■ EXCERPTED TEXT
=== Begin Enclosure ===

ARCHITECTURE:

This 1½-storey side-gabled Craftsman Bungalow is dominated by its full-width front porch and front-gabled dormer. The porch has an angular arch set on two heavy square posts supported by tapering dressed granite piers. The entrance, which has a glazed door with sidelights, is slightly off centre, and it and the front facing steps are framed by lighter plain square supporting posts on each side. The porch balustrade is made up of plain square posts. The dormer has a recessed sleeping porch with an angular arch and posts which echo the main porch below. On each side of the sleeping porch is a diamond shaped leaded art glass window. The right front window is a three-part sash with leaded art glass transom, the left is a single pane, also with leaded art glass transom. Narrow bevelled siding is used throughout except for the upper part of the front dormer: it is half-timbered with pebble dash infill above a narrow dentil course. Craftsman details include exposed rafter tails and gable eaves supported by knee brackets. The south side has two box bays, the larger one gabled, the smaller and a large one on the north side shed-roofed. The matching garage has a hip roof.

=== End Enclosure ===

■ WHAT THE TASK ASKS
Reproduce the architectural description of the Craftsman Bungalow above in full, word for word. The records that follow have no connection to the architectural description.

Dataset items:
=== Begin Enclosure ===

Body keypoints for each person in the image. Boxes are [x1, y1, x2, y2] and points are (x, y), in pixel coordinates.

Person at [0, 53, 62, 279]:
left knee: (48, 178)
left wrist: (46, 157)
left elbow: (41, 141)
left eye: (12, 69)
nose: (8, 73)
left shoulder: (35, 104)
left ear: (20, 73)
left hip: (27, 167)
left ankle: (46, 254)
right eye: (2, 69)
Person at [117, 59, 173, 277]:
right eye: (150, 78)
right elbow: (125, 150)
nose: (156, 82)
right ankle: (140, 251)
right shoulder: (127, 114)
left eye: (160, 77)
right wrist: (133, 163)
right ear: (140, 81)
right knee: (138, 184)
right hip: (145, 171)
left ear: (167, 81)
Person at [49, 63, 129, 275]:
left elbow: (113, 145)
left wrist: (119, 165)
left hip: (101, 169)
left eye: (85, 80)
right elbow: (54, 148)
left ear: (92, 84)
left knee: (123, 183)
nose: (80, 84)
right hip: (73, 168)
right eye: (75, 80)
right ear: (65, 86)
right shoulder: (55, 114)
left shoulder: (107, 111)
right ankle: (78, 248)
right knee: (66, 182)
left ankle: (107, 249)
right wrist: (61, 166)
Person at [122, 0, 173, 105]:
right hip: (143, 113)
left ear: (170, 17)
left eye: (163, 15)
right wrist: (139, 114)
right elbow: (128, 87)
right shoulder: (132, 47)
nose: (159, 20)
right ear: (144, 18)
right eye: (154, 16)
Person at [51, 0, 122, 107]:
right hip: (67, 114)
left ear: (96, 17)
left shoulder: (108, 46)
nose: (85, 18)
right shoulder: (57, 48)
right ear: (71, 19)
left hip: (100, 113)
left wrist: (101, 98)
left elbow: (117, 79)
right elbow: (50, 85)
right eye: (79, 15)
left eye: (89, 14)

=== End Enclosure ===
=== Begin Enclosure ===

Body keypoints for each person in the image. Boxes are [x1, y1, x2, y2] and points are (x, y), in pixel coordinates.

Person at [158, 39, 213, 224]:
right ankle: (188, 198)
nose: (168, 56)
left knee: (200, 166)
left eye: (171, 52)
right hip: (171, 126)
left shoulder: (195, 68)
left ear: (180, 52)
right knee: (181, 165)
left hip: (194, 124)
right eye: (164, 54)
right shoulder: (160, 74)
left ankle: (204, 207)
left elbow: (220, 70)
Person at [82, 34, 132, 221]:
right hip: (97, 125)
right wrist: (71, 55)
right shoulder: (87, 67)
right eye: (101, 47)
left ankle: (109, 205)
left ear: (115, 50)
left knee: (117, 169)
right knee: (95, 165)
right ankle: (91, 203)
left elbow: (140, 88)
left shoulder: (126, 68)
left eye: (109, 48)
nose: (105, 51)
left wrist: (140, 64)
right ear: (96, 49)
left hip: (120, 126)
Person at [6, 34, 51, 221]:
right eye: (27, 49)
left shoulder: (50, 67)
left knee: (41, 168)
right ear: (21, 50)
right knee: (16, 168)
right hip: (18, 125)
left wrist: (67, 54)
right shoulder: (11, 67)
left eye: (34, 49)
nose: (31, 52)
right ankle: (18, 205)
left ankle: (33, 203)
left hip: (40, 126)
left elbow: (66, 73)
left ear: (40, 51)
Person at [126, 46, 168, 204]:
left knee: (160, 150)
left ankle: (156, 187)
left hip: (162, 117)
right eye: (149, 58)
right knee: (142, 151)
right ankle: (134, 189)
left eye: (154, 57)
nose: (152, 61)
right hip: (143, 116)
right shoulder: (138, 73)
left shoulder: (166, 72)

=== End Enclosure ===

■ ANSWER BOX
ARCHITECTURE:

This 1½-storey side-gabled Craftsman Bungalow is dominated by its full-width front porch and front-gabled dormer. The porch has an angular arch set on two heavy square posts supported by tapering dressed granite piers. The entrance, which has a glazed door with sidelights, is slightly off centre, and it and the front facing steps are framed by lighter plain square supporting posts on each side. The porch balustrade is made up of plain square posts. The dormer has a recessed sleeping porch with an angular arch and posts which echo the main porch below. On each side of the sleeping porch is a diamond shaped leaded art glass window. The right front window is a three-part sash with leaded art glass transom, the left is a single pane, also with leaded art glass transom. Narrow bevelled siding is used throughout except for the upper part of the front dormer: it is half-timbered with pebble dash infill above a narrow dentil course. Craftsman details include exposed rafter tails and gable eaves supported by knee brackets. The south side has two box bays, the larger one gabled, the smaller and a large one on the north side shed-roofed. The matching garage has a hip roof.